*** Information shown ***

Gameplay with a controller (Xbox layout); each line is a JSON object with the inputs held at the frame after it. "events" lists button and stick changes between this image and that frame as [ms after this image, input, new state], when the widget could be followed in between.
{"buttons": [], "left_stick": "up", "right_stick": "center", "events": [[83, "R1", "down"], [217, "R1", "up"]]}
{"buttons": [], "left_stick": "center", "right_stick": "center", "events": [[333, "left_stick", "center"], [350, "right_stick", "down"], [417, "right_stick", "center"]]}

*** End of Information shown ***

*To do:* For the material above, produce a word-for-word copy.

*Response to this task:*
Gameplay with a controller (Xbox layout); each line is a JSON object with the inputs held at the frame after it. "events" lists button and stick changes between this image and that frame as [ms after this image, input, new state], when the widget could be followed in between.
{"buttons": [], "left_stick": "up", "right_stick": "center", "events": [[83, "R1", "down"], [217, "R1", "up"]]}
{"buttons": [], "left_stick": "center", "right_stick": "center", "events": [[333, "left_stick", "center"], [350, "right_stick", "down"], [417, "right_stick", "center"]]}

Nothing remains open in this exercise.